Pour l’instant, c’est au coup par coup, parce que les Instituts écocitoyens se créent dans des conditions un peu spéciales, propres aux contextes locaux. Ce n’est pas quelque chose qui se décide à partir de Fos-sur-Mer. Il y a un besoin qui émerge quelque part, et à ce moment-là, on peut l’accompagner. Mais l’idée, c’est de créer des structures qui resteront territoriales, c’est-à-dire gérées par des acteurs locaux, attachés à un territoire et à ses caractéristiques environnementales.

C’est important, parce que l’intérêt des Instituts repose sur la capacité d’écoute, il faut donc avoir quelque chose de concret à offrir : une équipe présente sur le territoire, et un consortium d’acteurs qui gèrent la structure. Ce principe de territorialité est très important.
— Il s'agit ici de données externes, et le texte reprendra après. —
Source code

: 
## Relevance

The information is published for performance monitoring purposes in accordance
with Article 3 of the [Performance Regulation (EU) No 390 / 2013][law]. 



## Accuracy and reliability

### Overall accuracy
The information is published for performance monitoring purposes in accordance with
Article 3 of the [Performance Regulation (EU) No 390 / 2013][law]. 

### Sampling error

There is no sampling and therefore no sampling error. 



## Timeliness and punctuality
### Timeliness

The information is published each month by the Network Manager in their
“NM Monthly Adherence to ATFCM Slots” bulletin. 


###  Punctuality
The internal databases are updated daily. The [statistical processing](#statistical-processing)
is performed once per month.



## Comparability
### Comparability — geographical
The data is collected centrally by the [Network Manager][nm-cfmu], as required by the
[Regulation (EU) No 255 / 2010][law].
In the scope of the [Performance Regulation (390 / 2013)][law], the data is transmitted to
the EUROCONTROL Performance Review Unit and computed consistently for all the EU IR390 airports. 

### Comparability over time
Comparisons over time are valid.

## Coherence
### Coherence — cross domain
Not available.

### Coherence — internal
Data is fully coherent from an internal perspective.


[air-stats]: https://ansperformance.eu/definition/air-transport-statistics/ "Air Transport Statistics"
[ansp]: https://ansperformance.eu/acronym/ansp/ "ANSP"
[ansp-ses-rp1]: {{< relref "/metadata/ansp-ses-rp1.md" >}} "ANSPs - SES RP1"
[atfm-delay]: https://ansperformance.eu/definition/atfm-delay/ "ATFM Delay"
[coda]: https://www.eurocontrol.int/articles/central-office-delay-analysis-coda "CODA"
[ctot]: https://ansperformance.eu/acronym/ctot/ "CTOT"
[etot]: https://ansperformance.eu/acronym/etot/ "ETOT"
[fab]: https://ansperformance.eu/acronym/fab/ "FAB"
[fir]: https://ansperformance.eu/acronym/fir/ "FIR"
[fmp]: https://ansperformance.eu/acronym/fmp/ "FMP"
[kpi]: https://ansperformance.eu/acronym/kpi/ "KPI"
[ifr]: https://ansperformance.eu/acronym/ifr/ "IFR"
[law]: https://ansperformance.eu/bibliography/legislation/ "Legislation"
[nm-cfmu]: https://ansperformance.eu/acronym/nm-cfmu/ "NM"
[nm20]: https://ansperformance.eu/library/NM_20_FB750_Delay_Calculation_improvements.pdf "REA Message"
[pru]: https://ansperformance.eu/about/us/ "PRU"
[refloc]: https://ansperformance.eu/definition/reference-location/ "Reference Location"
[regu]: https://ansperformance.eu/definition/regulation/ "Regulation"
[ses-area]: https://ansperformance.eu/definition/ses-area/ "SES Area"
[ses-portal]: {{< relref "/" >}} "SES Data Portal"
Un autre grand enjeu pour nous, c’est de nous structurer au niveau national. Aujourd’hui, il y a trois Instituts écocitoyens : dans l’Aude, à Fos et dans la vallée de l’Arve. Un quatrième va être créé à Lyon, et un autre est en gestation à Montreuil. On commence donc à avoir un réseau d’Instituts écocitoyens, auquel s’ajoutent les structures assez semblables, comme l’Observatoire local de santé à Dunkerque, ou l’Institut citoyen près de Nantes.

L’idée serait peut-être de faire un réseau, en commençant par s’entendre sur des champs d’action et des principes communs de fonctionnement.
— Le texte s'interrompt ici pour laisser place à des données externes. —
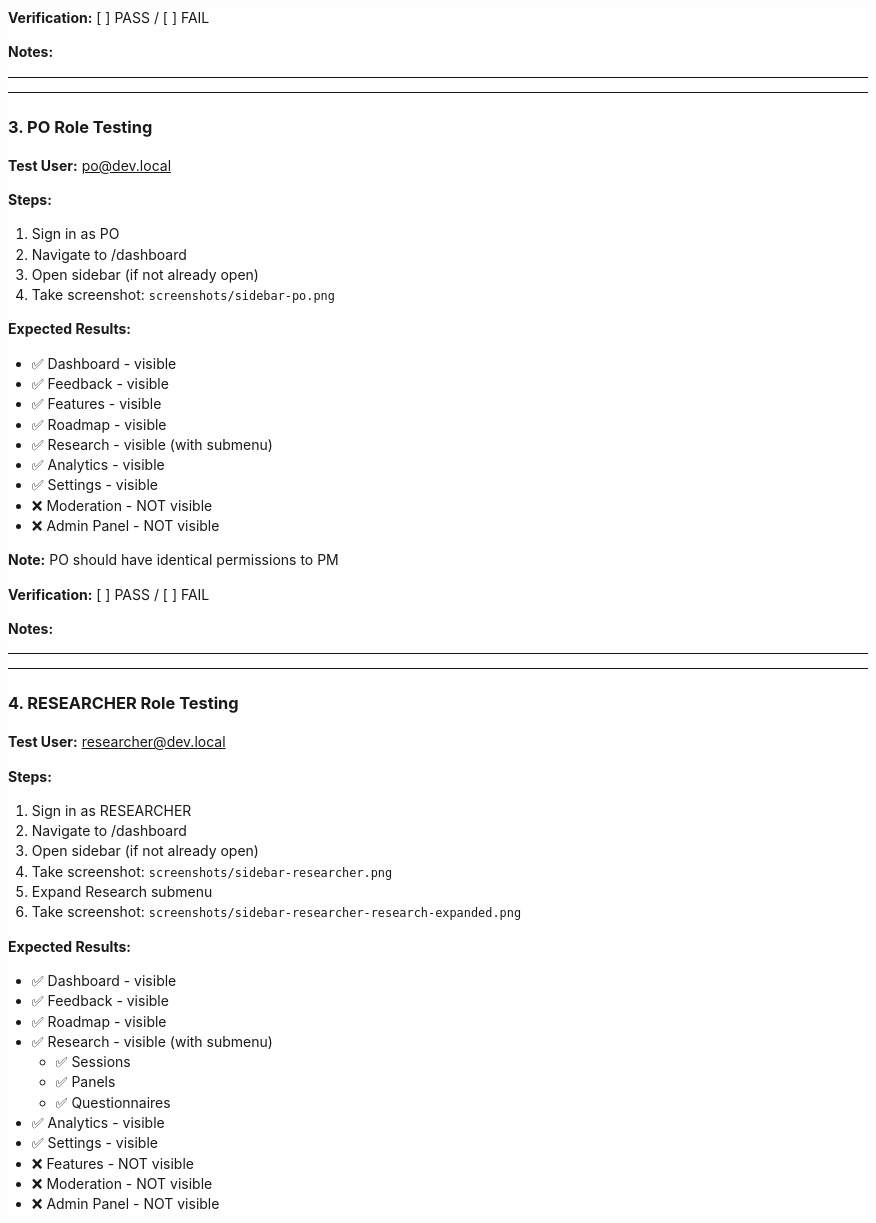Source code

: **Verification:** [ ] PASS / [ ] FAIL

**Notes:**
_____________________________________________________

---

### 3. PO Role Testing

**Test User:** po@dev.local

**Steps:**
1. Sign in as PO
2. Navigate to /dashboard
3. Open sidebar (if not already open)
4. Take screenshot: `screenshots/sidebar-po.png`

**Expected Results:**
- ✅ Dashboard - visible
- ✅ Feedback - visible
- ✅ Features - visible
- ✅ Roadmap - visible
- ✅ Research - visible (with submenu)
- ✅ Analytics - visible
- ✅ Settings - visible
- ❌ Moderation - NOT visible
- ❌ Admin Panel - NOT visible

**Note:** PO should have identical permissions to PM

**Verification:** [ ] PASS / [ ] FAIL

**Notes:**
_____________________________________________________

---

### 4. RESEARCHER Role Testing

**Test User:** researcher@dev.local

**Steps:**
1. Sign in as RESEARCHER
2. Navigate to /dashboard
3. Open sidebar (if not already open)
4. Take screenshot: `screenshots/sidebar-researcher.png`
5. Expand Research submenu
6. Take screenshot: `screenshots/sidebar-researcher-research-expanded.png`

**Expected Results:**
- ✅ Dashboard - visible
- ✅ Feedback - visible
- ✅ Roadmap - visible
- ✅ Research - visible (with submenu)
  - ✅ Sessions
  - ✅ Panels
  - ✅ Questionnaires
- ✅ Analytics - visible
- ✅ Settings - visible
- ❌ Features - NOT visible
- ❌ Moderation - NOT visible
- ❌ Admin Panel - NOT visible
S’il y avait par exemple une charte entre ces organismes, quels en seraient les principes d’action les plus importants, selon vous ?

La participation citoyenne à tous les niveaux de fonctionnement d’un Institut, c’est un principe très fort

Un des premiers principes d’action serait peut-être d’ordre scientifique : il s’agit d’affirmer que les Instituts écocitoyens devraient étudier tous les polluants au sein d’une seule et même équipe. L’idée est de traverser les silos. En effet, les experts sont obligés de se spécialiser sur tel ou tel polluant, mais l’objet d’un Institut écocitoyen est d’adresser plusieurs silos en même temps.
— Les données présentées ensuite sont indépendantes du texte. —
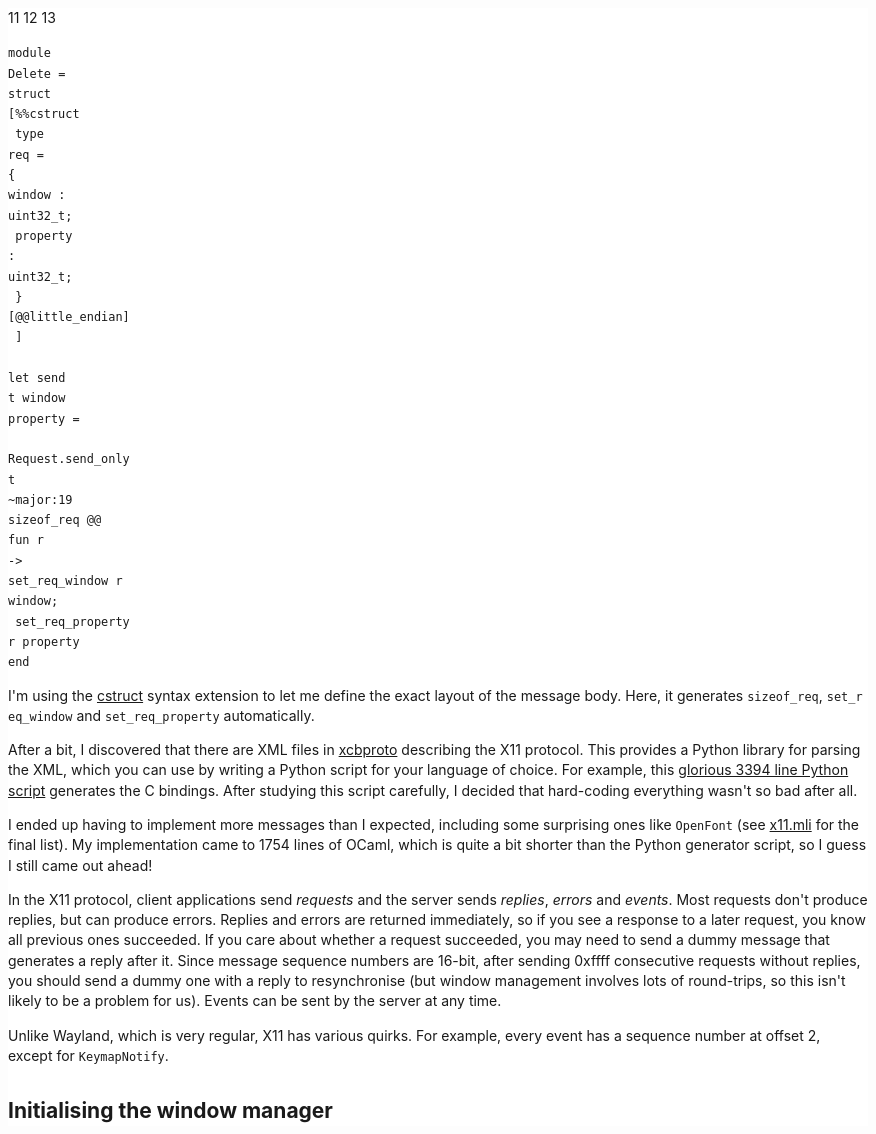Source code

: <span class="line-number">11</span>
<span class="line-number">12</span>
<span class="line-number">13</span>
</pre></td><td class="code"><pre><code class="ocaml"><span class="line"><span class="k">module</span> <span class="nc">Delete</span> <span class="o">=</span> <span class="k">struct</span>
</span><span class="line">  <span class="o">[%%</span><span class="n">cstruct</span>
</span><span class="line">    <span class="k">type</span> <span class="n">req</span> <span class="o">=</span> <span class="o">{</span>
</span><span class="line">      <span class="n">window</span> <span class="o">:</span> <span class="n">uint32_t</span><span class="o">;</span>
</span><span class="line">      <span class="n">property</span> <span class="o">:</span> <span class="n">uint32_t</span><span class="o">;</span>
</span><span class="line">    <span class="o">}</span> <span class="o">[@@</span><span class="n">little_endian</span><span class="o">]</span>
</span><span class="line">  <span class="o">]</span>
</span><span class="line">
</span><span class="line">  <span class="k">let</span> <span class="n">send</span> <span class="n">t</span> <span class="n">window</span> <span class="n">property</span> <span class="o">=</span>
</span><span class="line">    <span class="nn">Request</span><span class="p">.</span><span class="n">send_only</span> <span class="n">t</span> <span class="o">~</span><span class="n">major</span><span class="o">:</span><span class="mi">19</span> <span class="n">sizeof_req</span> <span class="o">@@</span> <span class="k">fun</span> <span class="n">r</span> <span class="o">-&gt;</span>
</span><span class="line">    <span class="n">set_req_window</span> <span class="n">r</span> <span class="n">window</span><span class="o">;</span>
</span><span class="line">    <span class="n">set_req_property</span> <span class="n">r</span> <span class="n">property</span>
</span><span class="line"><span class="k">end</span>
</span></code></pre></td></tr></tbody></table></div></figure><p>I'm using the <a href="https://github.com/mirage/ocaml-cstruct">cstruct</a> syntax extension to let me define the exact layout of the message body.
Here, it generates <code>sizeof_req</code>, <code>set_req_window</code> and <code>set_req_property</code> automatically.</p>
<p>After a bit, I discovered that there are XML files in <a href="https://gitlab.freedesktop.org/xorg/proto/xcbproto">xcbproto</a> describing the X11 protocol.
This provides a Python library for parsing the XML,
which you can use by writing a Python script for your language of choice.
For example, this <a href="https://gitlab.freedesktop.org/xorg/lib/libxcb/-/blob/master/src/c_client.py">glorious 3394 line Python script</a>
generates the C bindings.
After studying this script carefully, I decided that hard-coding everything wasn't so bad after all.</p>
<p>I ended up having to implement more messages than I expected,
including some surprising ones like <code>OpenFont</code> (see <a href="https://github.com/talex5/wayland-proxy-virtwl/blob/master/x11/x11.mli">x11.mli</a> for the final list).
My implementation came to 1754 lines of OCaml,
which is quite a bit shorter than the Python generator script,
so I guess I still came out ahead!</p>
<p>In the X11 protocol, client applications send <em>requests</em> and the server sends <em>replies</em>, <em>errors</em> and <em>events</em>.
Most requests don't produce replies, but can produce errors.
Replies and errors are returned immediately, so if you see a response to a later request, you know all previous ones succeeded.
If you care about whether a request succeeded, you may need to send a dummy message that generates a reply after it.
Since message sequence numbers are 16-bit, after sending 0xffff consecutive requests without replies,
you should send a dummy one with a reply to resynchronise
(but window management involves lots of round-trips, so this isn't likely to be a problem for us).
Events can be sent by the server at any time.</p>
<p>Unlike Wayland, which is very regular, X11 has various quirks.
For example, every event has a sequence number at offset 2, except for <code>KeymapNotify</code>.</p>
<h2>Initialising the window manager</h2>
Le second principe, c’est de toujours associer l’environnement et la santé. Un Institut écocitoyen s’occupe de santé environnementale.

Le troisième principe, c’est bien entendu l’importance de la participation citoyenne. Un Institut écocitoyen devrait se doter d’un organe dédié à l’action citoyenne et à son expression. En tout cas, la participation citoyenne à tous les niveaux de fonctionnement d’un Institut, c’est un principe très fort.

De tels Instituts ont évidemment un coût. Comment les financer ? Est-ce qu’il y a un modèle économique qui se dégage aujourd’hui ?

Une activité polluante qui dégage des profits doit aussi contribuer à financer la réduction de cette pollution

Le modèle économique n’est pas clairement défini. Ce qui est certain, c’est que les collectivités seront toujours contributrices. Si une collectivité s’engage sur la création d’un Institut, je pense qu’il faut qu’elle contribue au moins pour partie à son fonctionnement.

Une autre partie des financements provient des projets en tant que tels. À Fos-sur-Mer, l’Institut écocitoyen se finance beaucoup sur des appels à projets de l’Ademe, de la Fondation de France ou de l’Agence nationale de la recherche, par exemple. Cela nous permet d’avancer sur certaines questions, tout en étant financés.

Une troisième piste, qui ne nous concerne pas encore, mais qui s’impose aujourd’hui, serait de faire participer les acteurs industriels, sur le principe du pollueur-payeur. C’est un sujet à part entière. Il faut se demander comment on inscrit les acteurs industriels de façon volontaire — parce qu’il ne s’agit pas forcément de faire les choses de manière coercitive dans un premier temps — en regardant quels sont les intérêts qu’ils pourraient retirer de l’existence d’un Institut écocitoyen.

C’est une question assez passionnante, qui tourne autour de l’idée qu’une activité polluante qui dégage des profits doit aussi contribuer à financer la réduction de cette pollution. La piste serait donc de demander aux industriels une telle contribution, sachant que dans le même temps les financements publics se tarissent de plus en plus.